Cummins cria caminhão elétrico pesado para reinventar seu negócio

Texto: Redação Foto: Divulgação

A Cummins desenvolveu e apresentou na terça-feira, 29, em seu centro de tecnologia, nos Estados Unidos, um inédito protótipo de caminhão elétrico pesado

O Aeos, um cavalo mecânico 4×2 rodoviário Classe 7 com peso bruto total (PBT) de 33,7 toneladas e capacidade para tracionar quase 20 toneladas de carga, mas apenas 160 km de autonomia antes de precisar recarregar o pacote de baterias, o que atualmente demora uma hora, tempo que a Cummins promete baixar para 20 minutos até 2020, quando espera que os primeiros caminhões equipados com seu trem-de-força elétrico comecem a ser vendido por alguns de seus clientes norte-americanos.

“Definitivamente não queremos ser fabricantes de caminhões, esses são os nossos clientes. Queremos ser um fornecedor de powertrain como já fazemos hoje, mas com diversidade de opções, inclusive a totalmente elétrica”, esclarece Jennifer Rumsey, executiva-chefe de tecnologia (CTO) da Cummins.

Sobre a autonomia do caminhão, Jennifer admite que é curta para tornar a solução comercialmente viável, mas afirma que “pode ser usado por transportadores que operam entre cidades próximas e passam por zonas com restrições de emissões e ruídos”.

Com potência do motor elétrico de 476 cavalos (350 kW) e torque máximo de 3.400, frenagem regenerativa para recarregar as baterias e painéis no teto para captar energia solar, segundo a Cummins o Aeos é de 25% a 35% mais rápido do que um caminhão similar equipado com motor diesel de 11 a 12 litros, com consumo equivalente de diesel de 12,75 km/l.

ROTA TECNOLÓGICA

Com o Aeos a Cummins mostra que conhece o caminho do futuro, mas sabe que esta ainda não é a solução final para o transporte rodoviário pesado de longo curso.

Por isso trabalha em opções bem mais palpáveis, desde o desenvolvimento de motores diesel mais eficientes – que ainda vão dominar as estradas por décadas à frente – até o uso de combustíveis alternativos, como gás natural, metanol e etanol.

Não está claro quanto tudo isso vai custar, mas a Cummins pretende oferecer ao mercado o seu trem-de-força elétrico de autonomia estendida a partir de 2020.

A Cummins se prepara para não viver mais só em torno do diesel.

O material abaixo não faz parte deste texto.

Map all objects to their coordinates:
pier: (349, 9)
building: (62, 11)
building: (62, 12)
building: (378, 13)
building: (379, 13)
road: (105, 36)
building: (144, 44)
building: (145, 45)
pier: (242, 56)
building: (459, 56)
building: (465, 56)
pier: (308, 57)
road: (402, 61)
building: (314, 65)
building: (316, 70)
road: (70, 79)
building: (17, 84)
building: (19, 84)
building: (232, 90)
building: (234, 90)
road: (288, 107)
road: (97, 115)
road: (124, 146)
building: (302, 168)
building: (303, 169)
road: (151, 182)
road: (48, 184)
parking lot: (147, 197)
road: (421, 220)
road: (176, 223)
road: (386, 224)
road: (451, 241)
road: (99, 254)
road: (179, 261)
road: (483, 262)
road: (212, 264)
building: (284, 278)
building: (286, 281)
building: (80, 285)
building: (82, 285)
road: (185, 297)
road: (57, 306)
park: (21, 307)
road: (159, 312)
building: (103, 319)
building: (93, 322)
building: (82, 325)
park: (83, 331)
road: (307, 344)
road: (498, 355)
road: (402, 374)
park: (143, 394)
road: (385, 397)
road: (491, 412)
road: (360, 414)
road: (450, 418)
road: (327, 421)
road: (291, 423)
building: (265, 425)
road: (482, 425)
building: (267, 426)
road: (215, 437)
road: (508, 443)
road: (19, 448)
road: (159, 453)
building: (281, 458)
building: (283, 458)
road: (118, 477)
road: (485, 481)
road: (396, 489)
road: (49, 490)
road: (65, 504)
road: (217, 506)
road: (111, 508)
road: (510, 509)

Nesse sentido, a eletrificação não é a única solução alternativa em desenvolvimento.

Esta em testes o Ethos, um motor a ignição bicombustível, que roda com mistura de etanol (85%) e gasolina, com a promessa de ser tão econômico e robusto quanto um diesel.

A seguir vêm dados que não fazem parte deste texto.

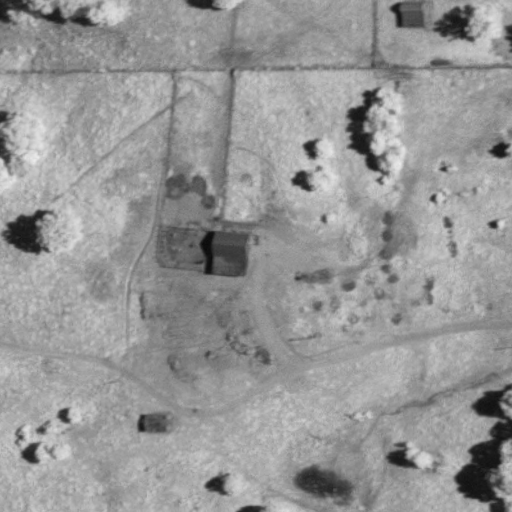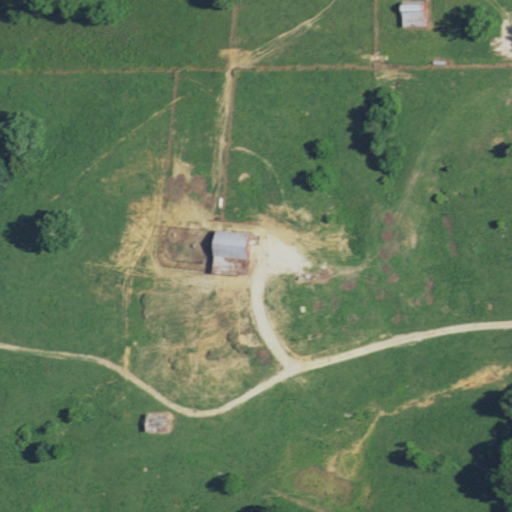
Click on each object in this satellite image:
building: (409, 13)
building: (226, 251)
road: (249, 386)
building: (153, 421)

A ideia é testar outros biocombustíveis e sintéticos no Ethos, que deve dar origem a uma família de propulsores flexíveis altamente eficientes, podendo também receber hibridização elétrica leve, a “mild hybrid”, em que um pequeno motor elétrico serve apenas para ajudar a dar impulso ao veículo nas partidas e assim economizar combustível.

Ainda que um pouco mais tarde do que fizeram alguns dos principais fabricantes globais de caminhões e ônibus na rota da eletrificação dos veículos comerciais, a Cummins decidiu mostrar que também está nessa mesma corrida.

Nesse sentido o nome de seu protótipo elétrico tem forte significado: na mitologia grega, Aeos é um dos quatro cavalos alados que puxam a carruagem do deus Hélio, que personifica o Sol. Um mito quer pode ajudar a Cummins a não se tornar um mito do passado.